Saved data entries
------------------------------------
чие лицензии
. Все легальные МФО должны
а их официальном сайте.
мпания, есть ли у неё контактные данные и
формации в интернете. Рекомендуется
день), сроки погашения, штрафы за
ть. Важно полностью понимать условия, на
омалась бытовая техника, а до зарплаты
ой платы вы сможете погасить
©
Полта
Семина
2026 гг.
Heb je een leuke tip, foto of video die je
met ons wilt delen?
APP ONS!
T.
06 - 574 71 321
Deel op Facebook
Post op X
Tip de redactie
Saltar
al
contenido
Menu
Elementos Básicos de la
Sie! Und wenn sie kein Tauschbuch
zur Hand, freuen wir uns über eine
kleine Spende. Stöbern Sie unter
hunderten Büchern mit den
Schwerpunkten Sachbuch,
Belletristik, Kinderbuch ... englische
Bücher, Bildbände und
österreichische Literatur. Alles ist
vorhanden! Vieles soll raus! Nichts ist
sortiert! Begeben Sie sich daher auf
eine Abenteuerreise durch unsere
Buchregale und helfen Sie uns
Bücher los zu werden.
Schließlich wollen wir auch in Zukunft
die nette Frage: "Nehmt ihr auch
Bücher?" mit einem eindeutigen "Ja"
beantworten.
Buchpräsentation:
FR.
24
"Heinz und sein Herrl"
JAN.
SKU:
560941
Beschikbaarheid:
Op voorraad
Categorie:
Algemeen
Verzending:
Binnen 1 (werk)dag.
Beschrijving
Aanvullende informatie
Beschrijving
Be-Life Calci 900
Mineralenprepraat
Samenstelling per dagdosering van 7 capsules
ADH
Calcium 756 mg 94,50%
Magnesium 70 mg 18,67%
------------------------------------
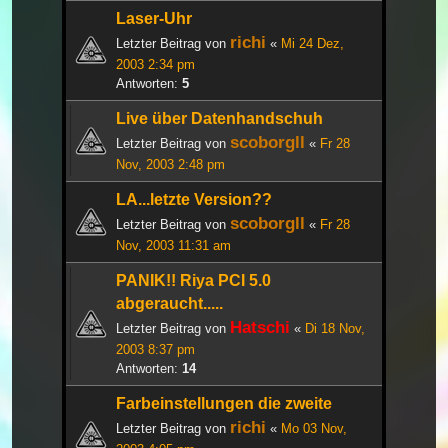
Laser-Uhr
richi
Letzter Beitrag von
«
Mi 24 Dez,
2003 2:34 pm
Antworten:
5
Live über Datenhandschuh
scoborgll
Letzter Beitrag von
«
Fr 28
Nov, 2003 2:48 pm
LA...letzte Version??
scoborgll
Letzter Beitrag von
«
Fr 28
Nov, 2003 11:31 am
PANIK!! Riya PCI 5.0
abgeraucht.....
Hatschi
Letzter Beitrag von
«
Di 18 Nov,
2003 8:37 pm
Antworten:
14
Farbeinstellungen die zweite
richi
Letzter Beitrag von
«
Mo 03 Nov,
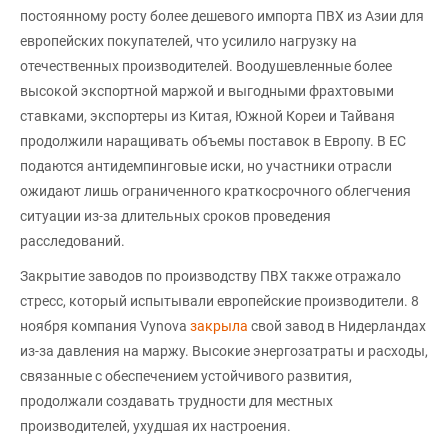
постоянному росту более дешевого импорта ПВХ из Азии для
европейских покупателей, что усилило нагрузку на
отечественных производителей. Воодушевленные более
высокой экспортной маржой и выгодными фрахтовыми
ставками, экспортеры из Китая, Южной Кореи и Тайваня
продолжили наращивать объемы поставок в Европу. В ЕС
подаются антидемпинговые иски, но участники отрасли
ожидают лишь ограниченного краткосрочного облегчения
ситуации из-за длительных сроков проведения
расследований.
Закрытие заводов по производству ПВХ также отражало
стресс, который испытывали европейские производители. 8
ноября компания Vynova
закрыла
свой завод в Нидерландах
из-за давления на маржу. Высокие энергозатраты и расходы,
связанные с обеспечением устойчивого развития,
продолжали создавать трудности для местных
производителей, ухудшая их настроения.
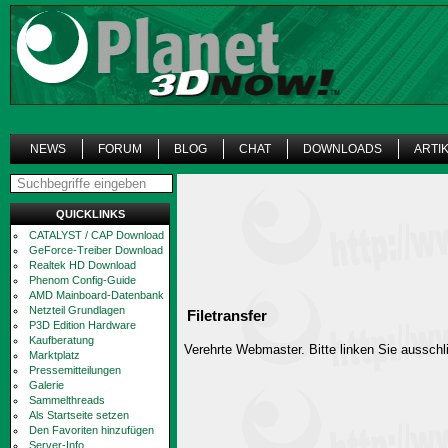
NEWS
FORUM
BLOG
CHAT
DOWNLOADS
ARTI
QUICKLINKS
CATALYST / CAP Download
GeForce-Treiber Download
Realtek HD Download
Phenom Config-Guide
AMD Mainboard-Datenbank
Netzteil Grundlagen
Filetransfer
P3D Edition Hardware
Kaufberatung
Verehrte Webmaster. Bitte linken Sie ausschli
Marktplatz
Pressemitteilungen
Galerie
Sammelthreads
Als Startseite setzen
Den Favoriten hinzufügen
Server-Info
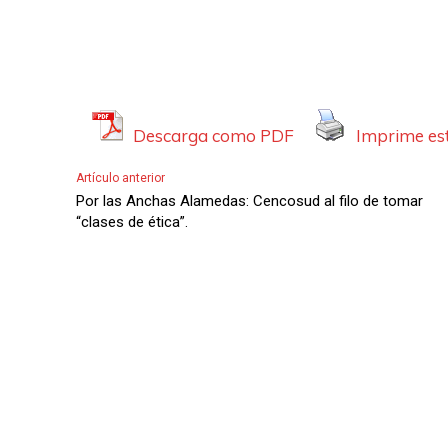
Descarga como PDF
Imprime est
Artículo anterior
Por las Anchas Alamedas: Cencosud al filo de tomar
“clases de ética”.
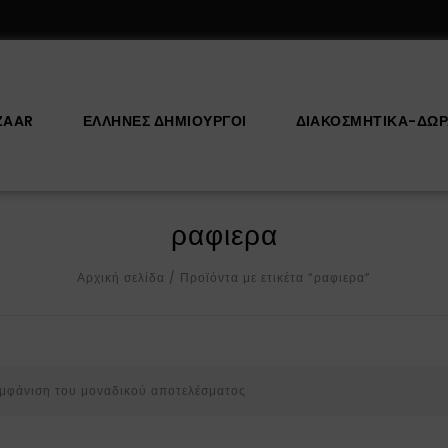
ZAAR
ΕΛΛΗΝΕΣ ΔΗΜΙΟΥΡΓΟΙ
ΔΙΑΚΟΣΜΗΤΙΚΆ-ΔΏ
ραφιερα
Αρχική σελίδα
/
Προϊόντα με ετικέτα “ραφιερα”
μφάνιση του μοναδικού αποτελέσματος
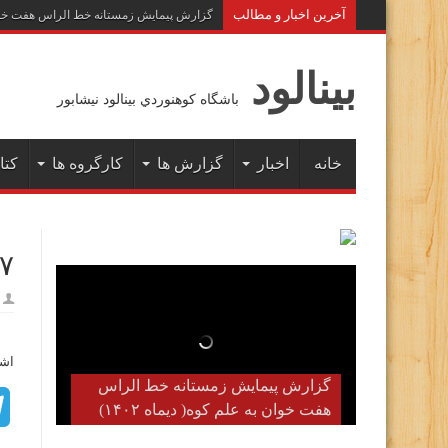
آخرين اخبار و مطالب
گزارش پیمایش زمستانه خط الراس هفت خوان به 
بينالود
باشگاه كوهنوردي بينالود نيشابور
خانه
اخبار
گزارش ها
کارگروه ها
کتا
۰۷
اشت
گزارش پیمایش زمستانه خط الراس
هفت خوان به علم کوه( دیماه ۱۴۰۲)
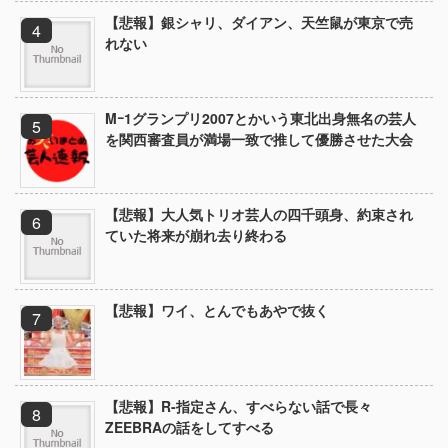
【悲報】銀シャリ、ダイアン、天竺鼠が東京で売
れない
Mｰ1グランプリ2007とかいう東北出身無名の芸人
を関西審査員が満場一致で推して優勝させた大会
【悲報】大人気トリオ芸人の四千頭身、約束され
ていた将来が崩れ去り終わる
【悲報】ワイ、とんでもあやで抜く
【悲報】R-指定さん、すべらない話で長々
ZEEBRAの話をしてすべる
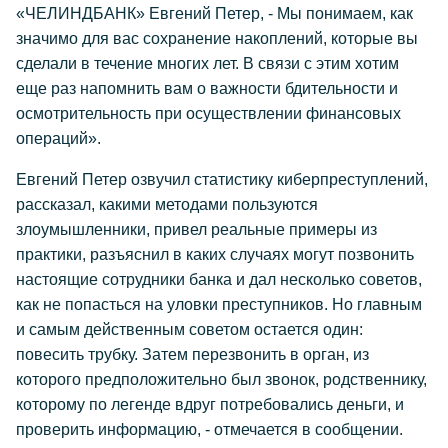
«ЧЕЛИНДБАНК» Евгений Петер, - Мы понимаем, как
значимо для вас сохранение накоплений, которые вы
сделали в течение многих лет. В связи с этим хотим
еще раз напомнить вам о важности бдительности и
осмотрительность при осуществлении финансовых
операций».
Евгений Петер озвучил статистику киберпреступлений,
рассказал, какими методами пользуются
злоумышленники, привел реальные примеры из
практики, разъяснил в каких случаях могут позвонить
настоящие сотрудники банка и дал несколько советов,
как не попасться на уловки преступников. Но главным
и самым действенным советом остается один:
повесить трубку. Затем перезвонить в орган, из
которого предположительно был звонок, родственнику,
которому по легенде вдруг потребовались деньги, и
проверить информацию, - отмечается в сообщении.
------------------------------------
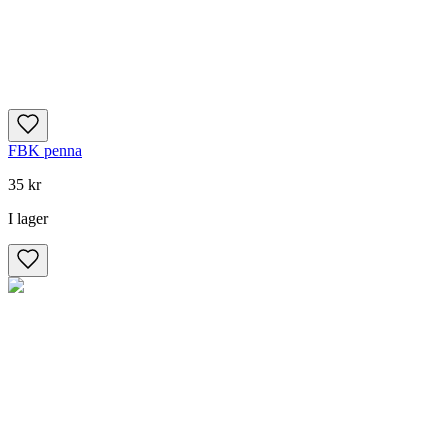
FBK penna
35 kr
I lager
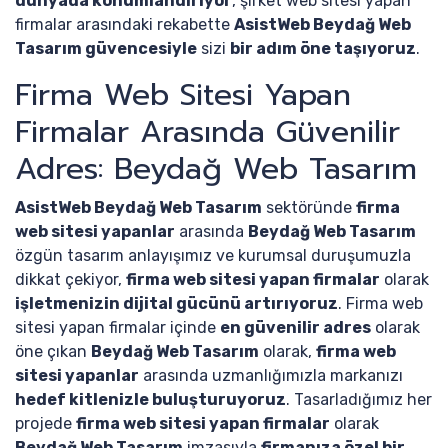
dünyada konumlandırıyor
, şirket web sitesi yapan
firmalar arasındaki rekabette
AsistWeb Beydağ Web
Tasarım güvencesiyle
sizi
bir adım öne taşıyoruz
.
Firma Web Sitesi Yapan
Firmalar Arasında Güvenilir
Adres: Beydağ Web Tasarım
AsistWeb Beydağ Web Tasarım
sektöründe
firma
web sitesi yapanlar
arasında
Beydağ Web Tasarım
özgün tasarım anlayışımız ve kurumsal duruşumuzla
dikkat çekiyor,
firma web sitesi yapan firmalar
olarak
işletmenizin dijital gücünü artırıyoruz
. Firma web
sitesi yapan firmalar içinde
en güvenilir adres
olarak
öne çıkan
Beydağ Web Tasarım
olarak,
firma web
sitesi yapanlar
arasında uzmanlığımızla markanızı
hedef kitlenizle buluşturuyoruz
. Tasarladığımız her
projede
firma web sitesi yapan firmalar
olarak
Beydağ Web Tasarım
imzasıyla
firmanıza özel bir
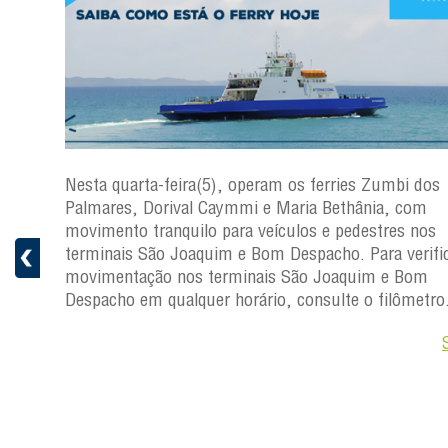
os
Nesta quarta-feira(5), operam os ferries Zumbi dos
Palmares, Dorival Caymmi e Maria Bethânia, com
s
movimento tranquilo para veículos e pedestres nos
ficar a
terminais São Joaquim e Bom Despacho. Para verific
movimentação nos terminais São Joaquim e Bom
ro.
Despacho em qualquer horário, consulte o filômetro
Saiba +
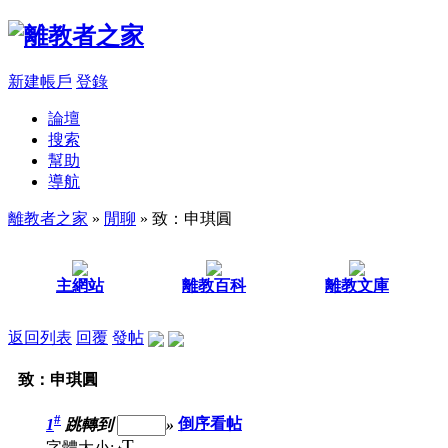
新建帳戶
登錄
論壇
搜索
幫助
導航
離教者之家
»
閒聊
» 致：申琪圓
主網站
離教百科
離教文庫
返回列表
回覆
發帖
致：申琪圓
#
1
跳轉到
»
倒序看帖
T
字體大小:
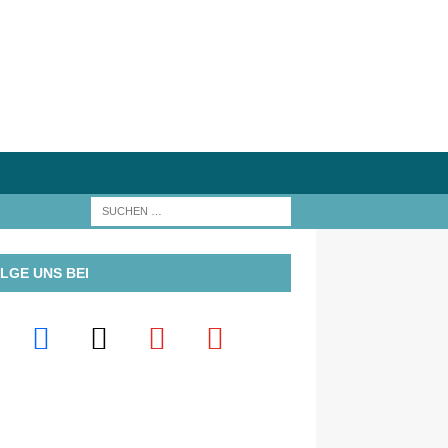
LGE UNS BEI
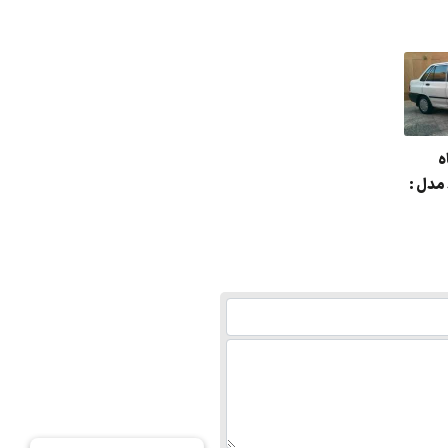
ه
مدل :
------------------------------------
> WHAT NEEDS TO BE DONE
Count the lines in the data above that contain the string "ραφιερα". Reply with the number alone.

> REPLY
2